Rick Hansen Institute, Vancouver, British Columbia, Canada.
Spinal Cord. 2012 Jan;50(1):22-7. doi: 10.1038/sc.2011.109. Epub 2011 Nov 1.
Development of a prospective patient registry.
To develop a patient registry for persons with traumatic spinal cord injuries (SCI), which can be used to answer research questions and improve patient outcomes.
Nine provinces in Canada.
The Rick Hansen Spinal Cord Injury Registry (RHSCIR) is part of the Translational Research Program of the Rick Hansen Institute. The launch of RHSCIR in 2004 heralded the initiation of the first nation-wide SCI patient registry within Canada. Currently, RHSCIR is being implemented in 14 cities located in 9 provinces, and there are over 1500 individuals who have sustained an acute traumatic SCI registered to date. Data are captured from the pre-hospital, acute and rehabilitation phases of care, and participants are followed in the community at 1, 2, 5 and then every 5 years post-injury.
During the development of RHSCIR, there were many challenges that were overcome in selecting data elements, establishing the governance structure, and creating a patient privacy and confidentiality framework across multiple provincial jurisdictions. The benefits of implementing a national registry are now being realized. The collection of an internationally standardized set of clinical information is helping inform clinicians of beneficial interventions and encouraging a shift towards evidence-based practices. Furthermore, through RHSCIR, a network is forming amongst SCI clinicians and researchers, which is fostering new collaborations and the launch of multi-center clinical trials.

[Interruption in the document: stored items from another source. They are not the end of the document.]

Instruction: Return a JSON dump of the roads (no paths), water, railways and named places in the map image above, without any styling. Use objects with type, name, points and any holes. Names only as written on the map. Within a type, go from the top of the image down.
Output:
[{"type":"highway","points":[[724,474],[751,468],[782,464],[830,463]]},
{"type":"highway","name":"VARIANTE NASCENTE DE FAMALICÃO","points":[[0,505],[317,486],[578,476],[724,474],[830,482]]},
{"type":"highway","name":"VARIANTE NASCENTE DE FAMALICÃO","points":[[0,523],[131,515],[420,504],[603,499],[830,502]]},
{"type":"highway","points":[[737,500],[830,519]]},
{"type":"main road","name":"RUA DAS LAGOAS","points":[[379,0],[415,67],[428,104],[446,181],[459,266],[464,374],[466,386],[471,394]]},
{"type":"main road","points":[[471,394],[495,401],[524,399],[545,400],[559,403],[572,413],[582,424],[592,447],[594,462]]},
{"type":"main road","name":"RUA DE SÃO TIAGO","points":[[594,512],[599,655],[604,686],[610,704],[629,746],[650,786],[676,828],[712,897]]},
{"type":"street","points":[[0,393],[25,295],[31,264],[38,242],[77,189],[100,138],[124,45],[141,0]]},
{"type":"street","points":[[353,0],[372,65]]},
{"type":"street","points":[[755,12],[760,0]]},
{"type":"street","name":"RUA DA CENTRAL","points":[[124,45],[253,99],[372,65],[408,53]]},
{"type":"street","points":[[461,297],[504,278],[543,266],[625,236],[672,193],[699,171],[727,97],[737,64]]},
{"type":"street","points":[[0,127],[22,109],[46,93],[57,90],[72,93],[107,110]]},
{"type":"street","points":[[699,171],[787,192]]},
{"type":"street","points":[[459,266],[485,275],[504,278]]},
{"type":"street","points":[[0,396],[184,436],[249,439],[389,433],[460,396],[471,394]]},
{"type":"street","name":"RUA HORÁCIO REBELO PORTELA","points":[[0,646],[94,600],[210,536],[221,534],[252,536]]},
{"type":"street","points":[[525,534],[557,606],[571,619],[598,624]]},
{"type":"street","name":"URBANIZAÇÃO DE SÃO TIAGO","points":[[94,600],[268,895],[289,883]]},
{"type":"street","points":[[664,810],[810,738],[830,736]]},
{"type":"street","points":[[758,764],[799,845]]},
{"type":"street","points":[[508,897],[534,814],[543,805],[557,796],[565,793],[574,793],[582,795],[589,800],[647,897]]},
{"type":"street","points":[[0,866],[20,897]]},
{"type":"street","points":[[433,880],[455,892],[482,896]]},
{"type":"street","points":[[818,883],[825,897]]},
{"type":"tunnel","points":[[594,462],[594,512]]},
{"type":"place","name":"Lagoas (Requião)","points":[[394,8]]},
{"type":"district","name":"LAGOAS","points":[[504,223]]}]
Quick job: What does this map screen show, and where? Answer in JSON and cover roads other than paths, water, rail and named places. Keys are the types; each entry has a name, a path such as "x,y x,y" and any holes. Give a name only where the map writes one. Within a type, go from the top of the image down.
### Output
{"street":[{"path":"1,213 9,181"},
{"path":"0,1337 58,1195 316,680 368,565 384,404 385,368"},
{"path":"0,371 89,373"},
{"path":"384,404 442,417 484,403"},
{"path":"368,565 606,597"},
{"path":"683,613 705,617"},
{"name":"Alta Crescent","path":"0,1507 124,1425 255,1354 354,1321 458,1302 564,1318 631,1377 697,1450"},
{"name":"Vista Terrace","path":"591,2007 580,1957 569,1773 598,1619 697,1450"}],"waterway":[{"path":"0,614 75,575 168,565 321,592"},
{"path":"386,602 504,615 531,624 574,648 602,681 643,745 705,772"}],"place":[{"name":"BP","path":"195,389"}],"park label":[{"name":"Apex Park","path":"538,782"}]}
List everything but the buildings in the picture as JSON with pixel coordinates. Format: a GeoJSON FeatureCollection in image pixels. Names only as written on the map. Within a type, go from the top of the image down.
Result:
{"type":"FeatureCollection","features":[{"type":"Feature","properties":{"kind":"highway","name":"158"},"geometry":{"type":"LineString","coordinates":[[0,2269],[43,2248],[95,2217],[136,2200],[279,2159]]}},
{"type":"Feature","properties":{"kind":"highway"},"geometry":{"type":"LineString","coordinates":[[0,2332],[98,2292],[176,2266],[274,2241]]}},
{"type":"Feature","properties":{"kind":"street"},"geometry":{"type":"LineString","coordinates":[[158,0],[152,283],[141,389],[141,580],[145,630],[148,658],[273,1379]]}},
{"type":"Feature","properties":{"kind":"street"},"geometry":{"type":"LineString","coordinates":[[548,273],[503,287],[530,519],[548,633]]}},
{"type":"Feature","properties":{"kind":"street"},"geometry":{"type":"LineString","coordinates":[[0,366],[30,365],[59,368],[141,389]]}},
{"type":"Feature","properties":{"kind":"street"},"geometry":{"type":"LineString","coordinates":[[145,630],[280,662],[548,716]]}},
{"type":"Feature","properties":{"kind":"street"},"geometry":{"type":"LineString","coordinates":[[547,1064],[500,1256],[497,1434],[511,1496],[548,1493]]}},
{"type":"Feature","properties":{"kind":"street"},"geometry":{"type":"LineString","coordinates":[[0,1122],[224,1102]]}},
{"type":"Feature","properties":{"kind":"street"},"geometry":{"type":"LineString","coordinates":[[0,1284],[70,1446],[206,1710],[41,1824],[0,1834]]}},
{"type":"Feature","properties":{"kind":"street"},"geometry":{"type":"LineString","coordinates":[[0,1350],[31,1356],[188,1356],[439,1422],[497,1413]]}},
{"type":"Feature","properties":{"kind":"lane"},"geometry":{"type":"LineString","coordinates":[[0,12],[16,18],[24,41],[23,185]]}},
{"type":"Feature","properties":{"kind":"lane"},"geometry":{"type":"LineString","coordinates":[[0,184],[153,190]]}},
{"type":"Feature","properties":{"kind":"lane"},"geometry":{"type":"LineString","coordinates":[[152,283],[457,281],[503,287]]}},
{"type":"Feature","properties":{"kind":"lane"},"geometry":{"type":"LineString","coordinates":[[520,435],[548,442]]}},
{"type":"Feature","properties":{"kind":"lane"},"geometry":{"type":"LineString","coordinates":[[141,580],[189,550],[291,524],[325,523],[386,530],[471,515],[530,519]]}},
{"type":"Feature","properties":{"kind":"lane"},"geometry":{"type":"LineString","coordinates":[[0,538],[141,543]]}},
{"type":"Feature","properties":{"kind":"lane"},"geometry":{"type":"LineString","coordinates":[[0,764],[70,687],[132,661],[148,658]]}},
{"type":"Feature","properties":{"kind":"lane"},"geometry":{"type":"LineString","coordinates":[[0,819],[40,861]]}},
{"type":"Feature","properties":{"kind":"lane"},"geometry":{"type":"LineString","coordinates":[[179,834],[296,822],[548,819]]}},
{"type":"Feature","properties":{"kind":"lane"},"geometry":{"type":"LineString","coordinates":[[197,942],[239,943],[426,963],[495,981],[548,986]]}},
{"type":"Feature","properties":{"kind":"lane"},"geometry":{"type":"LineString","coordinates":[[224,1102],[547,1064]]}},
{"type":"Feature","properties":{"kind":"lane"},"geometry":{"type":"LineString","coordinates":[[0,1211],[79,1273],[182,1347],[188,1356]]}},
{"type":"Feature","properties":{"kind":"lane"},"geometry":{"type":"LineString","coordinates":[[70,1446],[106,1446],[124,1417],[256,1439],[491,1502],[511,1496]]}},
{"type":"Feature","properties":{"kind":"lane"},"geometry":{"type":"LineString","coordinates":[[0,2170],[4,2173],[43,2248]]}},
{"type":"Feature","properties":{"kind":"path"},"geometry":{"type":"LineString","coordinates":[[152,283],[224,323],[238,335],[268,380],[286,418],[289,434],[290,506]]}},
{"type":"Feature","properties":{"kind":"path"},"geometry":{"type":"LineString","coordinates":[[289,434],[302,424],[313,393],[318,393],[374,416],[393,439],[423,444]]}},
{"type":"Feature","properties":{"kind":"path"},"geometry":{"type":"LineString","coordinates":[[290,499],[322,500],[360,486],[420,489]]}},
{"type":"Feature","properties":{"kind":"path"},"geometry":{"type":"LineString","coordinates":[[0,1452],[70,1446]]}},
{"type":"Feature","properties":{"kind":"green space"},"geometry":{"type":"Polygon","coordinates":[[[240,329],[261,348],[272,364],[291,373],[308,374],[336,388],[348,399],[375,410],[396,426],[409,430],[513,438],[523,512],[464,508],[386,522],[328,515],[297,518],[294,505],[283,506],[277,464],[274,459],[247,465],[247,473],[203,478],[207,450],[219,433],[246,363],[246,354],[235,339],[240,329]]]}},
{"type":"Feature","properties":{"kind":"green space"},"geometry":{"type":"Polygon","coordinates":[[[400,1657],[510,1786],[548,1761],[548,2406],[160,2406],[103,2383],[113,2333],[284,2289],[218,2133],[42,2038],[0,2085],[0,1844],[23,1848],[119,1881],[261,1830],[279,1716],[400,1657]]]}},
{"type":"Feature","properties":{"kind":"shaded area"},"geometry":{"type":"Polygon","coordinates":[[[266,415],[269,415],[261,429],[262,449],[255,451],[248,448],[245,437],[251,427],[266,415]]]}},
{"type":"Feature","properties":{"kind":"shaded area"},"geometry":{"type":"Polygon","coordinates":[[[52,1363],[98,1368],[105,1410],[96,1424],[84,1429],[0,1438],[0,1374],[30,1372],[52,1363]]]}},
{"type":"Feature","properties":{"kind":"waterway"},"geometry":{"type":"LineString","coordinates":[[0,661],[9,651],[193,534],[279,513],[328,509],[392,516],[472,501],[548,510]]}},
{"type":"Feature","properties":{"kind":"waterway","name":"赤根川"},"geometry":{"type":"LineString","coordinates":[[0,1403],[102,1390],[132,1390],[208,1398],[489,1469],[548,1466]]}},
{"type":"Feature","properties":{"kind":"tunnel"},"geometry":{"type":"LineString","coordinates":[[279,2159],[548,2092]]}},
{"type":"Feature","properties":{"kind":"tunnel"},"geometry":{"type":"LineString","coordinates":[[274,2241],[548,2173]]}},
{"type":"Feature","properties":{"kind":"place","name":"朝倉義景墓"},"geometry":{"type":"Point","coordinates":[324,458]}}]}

For networks that are establishing SCI registries, the experiences and lessons learned in the development of RHSCIR may provide useful insights and guidance.
前瞻性患者注册研究。
为创伤性脊髓损伤(SCI)患者开发一个患者注册系统,用于回答研究问题并改善患者预后。
加拿大 9 个省。
里克·汉森脊髓损伤注册研究(RHSCIR)是里克·汉森研究所转化研究计划的一部分。RHSCIR 于 2004 年启动,标志着加拿大首个全国性 SCI 患者注册系统的启动。目前,RHSCIR 正在 9 个省的 14 个城市实施,已有超过 1500 名急性创伤性 SCI 患者注册。数据来自院前、急性期和康复期的护理,参与者在社区中进行随访,随访时间为损伤后 1 年、2 年、5 年,然后每 5 年一次。
在 RHSCIR 的开发过程中,在选择数据元素、建立治理结构以及在多个省级管辖区创建患者隐私和保密性框架方面克服了许多挑战。实施国家登记册的好处现在正在显现。国际标准化的临床信息集的收集正在帮助临床医生了解有益的干预措施,并鼓励转向循证实践。此外,通过 RHSCIR,SCI 临床医生和研究人员之间正在形成一个网络,促进了新的合作和多中心临床试验的启动。
对于正在建立 SCI 登记处的网络,RHSCIR 开发过程中的经验和教训可能提供有用的见解和指导。